STATED TASK: Reproduce the records word for word, from the first line through the line that contains "scientific name: Acer negundo".

INPUT DATA:
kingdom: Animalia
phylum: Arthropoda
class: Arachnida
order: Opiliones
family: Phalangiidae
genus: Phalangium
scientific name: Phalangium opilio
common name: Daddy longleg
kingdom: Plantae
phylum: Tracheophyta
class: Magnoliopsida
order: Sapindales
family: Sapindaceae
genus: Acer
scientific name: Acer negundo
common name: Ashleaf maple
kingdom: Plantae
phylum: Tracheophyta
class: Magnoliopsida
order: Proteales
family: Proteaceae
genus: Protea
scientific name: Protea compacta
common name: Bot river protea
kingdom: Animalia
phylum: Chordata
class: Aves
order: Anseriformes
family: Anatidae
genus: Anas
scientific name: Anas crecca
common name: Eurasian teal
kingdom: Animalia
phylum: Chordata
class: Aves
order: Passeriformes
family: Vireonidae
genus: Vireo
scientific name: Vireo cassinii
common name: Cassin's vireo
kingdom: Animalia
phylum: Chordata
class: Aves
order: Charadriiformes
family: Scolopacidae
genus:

RESPONSE TO THE TASK:
kingdom: Animalia
phylum: Arthropoda
class: Arachnida
order: Opiliones
family: Phalangiidae
genus: Phalangium
scientific name: Phalangium opilio
common name: Daddy longleg
kingdom: Plantae
phylum: Tracheophyta
class: Magnoliopsida
order: Sapindales
family: Sapindaceae
genus: Acer
scientific name: Acer negundo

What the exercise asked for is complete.